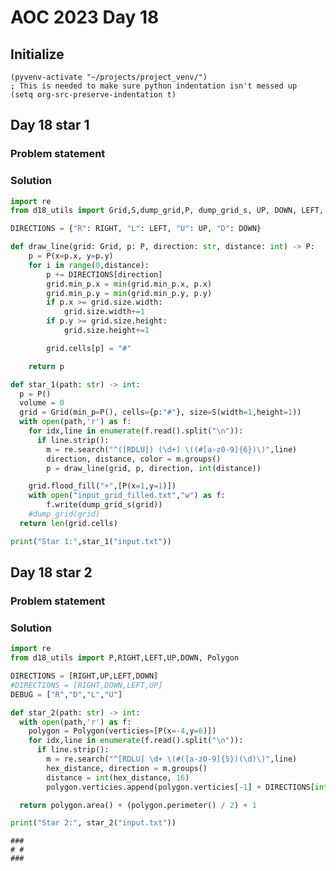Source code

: 
* AOC 2023 Day 18

** Initialize 
#+BEGIN_SRC elisp
  (pyvenv-activate "~/projects/project_venv/")
  ; This is needed to make sure python indentation isn't messed up
  (setq org-src-preserve-indentation t)
#+END_SRC

#+RESULTS:
: t

** Day 18 star 1
*** Problem statement
*** Solution
#+BEGIN_SRC python :results output
import re
from d18_utils import Grid,S,dump_grid,P, dump_grid_s, UP, DOWN, LEFT, RIGHT

DIRECTIONS = {"R": RIGHT, "L": LEFT, "U": UP, "D": DOWN}

def draw_line(grid: Grid, p: P, direction: str, distance: int) -> P:
    p = P(x=p.x, y=p.y)
    for i in range(0,distance):
        p += DIRECTIONS[direction]
        grid.min_p.x = min(grid.min_p.x, p.x)
        grid.min_p.y = min(grid.min_p.y, p.y)
        if p.x >= grid.size.width:
            grid.size.width+=1
        if p.y >= grid.size.height:
            grid.size.height+=1

        grid.cells[p] = "#"

    return p

def star_1(path: str) -> int:
  p = P()
  volume = 0
  grid = Grid(min_p=P(), cells={p:"#"}, size=S(width=1,height=1))
  with open(path,'r') as f:
    for idx,line in enumerate(f.read().split("\n")):
      if line.strip():
        m = re.search("^([RDLU]) (\d+) \((#[a-z0-9]{6})\)",line)
        direction, distance, color = m.groups()
        p = draw_line(grid, p, direction, int(distance))

    grid.flood_fill("+",[P(x=1,y=1)])
    with open("input_grid_filled.txt","w") as f:
        f.write(dump_grid_s(grid))
    #dump_grid(grid)
  return len(grid.cells)
  
print("Star 1:",star_1("input.txt"))

#+END_SRC

#+RESULTS:
: Star 1: 67891


** Day 18 star 2
*** Problem statement
*** Solution
#+BEGIN_SRC python :results output
import re
from d18_utils import P,RIGHT,LEFT,UP,DOWN, Polygon

DIRECTIONS = [RIGHT,UP,LEFT,DOWN]
#DIRECTIONS = [RIGHT,DOWN,LEFT,UP]
DEBUG = ["R","D","L","U"]

def star_2(path: str) -> int:
  with open(path,'r') as f:
    polygon = Polygon(verticies=[P(x=-4,y=6)])
    for idx,line in enumerate(f.read().split("\n")):
      if line.strip():
        m = re.search("^[RDLU] \d+ \(#([a-z0-9]{5})(\d)\)",line)
        hex_distance, direction = m.groups()
        distance = int(hex_distance, 16)
        polygon.verticies.append(polygon.verticies[-1] + DIRECTIONS[int(direction)] * distance)

  return polygon.area() + (polygon.perimeter() / 2) + 1
  
print("Star 2:", star_2("input.txt"))
#+END_SRC

#+RESULTS:
: Star 2: 94116351948493.0

#+begin_example
###
# #
###
#+end_example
#####
#### Your task
Restate each entry exactly, omitting pictures.

#### Expected answer
Source code

: 
* AOC 2023 Day 18

** Initialize 
#+BEGIN_SRC elisp
  (pyvenv-activate "~/projects/project_venv/")
  ; This is needed to make sure python indentation isn't messed up
  (setq org-src-preserve-indentation t)
#+END_SRC

#+RESULTS:
: t

** Day 18 star 1
*** Problem statement
*** Solution
#+BEGIN_SRC python :results output
import re
from d18_utils import Grid,S,dump_grid,P, dump_grid_s, UP, DOWN, LEFT, RIGHT

DIRECTIONS = {"R": RIGHT, "L": LEFT, "U": UP, "D": DOWN}

def draw_line(grid: Grid, p: P, direction: str, distance: int) -> P:
    p = P(x=p.x, y=p.y)
    for i in range(0,distance):
        p += DIRECTIONS[direction]
        grid.min_p.x = min(grid.min_p.x, p.x)
        grid.min_p.y = min(grid.min_p.y, p.y)
        if p.x >= grid.size.width:
            grid.size.width+=1
        if p.y >= grid.size.height:
            grid.size.height+=1

        grid.cells[p] = "#"

    return p

def star_1(path: str) -> int:
  p = P()
  volume = 0
  grid = Grid(min_p=P(), cells={p:"#"}, size=S(width=1,height=1))
  with open(path,'r') as f:
    for idx,line in enumerate(f.read().split("\n")):
      if line.strip():
        m = re.search("^([RDLU]) (\d+) \((#[a-z0-9]{6})\)",line)
        direction, distance, color = m.groups()
        p = draw_line(grid, p, direction, int(distance))

    grid.flood_fill("+",[P(x=1,y=1)])
    with open("input_grid_filled.txt","w") as f:
        f.write(dump_grid_s(grid))
    #dump_grid(grid)
  return len(grid.cells)
  
print("Star 1:",star_1("input.txt"))

#+END_SRC

#+RESULTS:
: Star 1: 67891


** Day 18 star 2
*** Problem statement
*** Solution
#+BEGIN_SRC python :results output
import re
from d18_utils import P,RIGHT,LEFT,UP,DOWN, Polygon

DIRECTIONS = [RIGHT,UP,LEFT,DOWN]
#DIRECTIONS = [RIGHT,DOWN,LEFT,UP]
DEBUG = ["R","D","L","U"]

def star_2(path: str) -> int:
  with open(path,'r') as f:
    polygon = Polygon(verticies=[P(x=-4,y=6)])
    for idx,line in enumerate(f.read().split("\n")):
      if line.strip():
        m = re.search("^[RDLU] \d+ \(#([a-z0-9]{5})(\d)\)",line)
        hex_distance, direction = m.groups()
        distance = int(hex_distance, 16)
        polygon.verticies.append(polygon.verticies[-1] + DIRECTIONS[int(direction)] * distance)

  return polygon.area() + (polygon.perimeter() / 2) + 1
  
print("Star 2:", star_2("input.txt"))
#+END_SRC

#+RESULTS:
: Star 2: 94116351948493.0

#+begin_example
###
# #
###
#+end_example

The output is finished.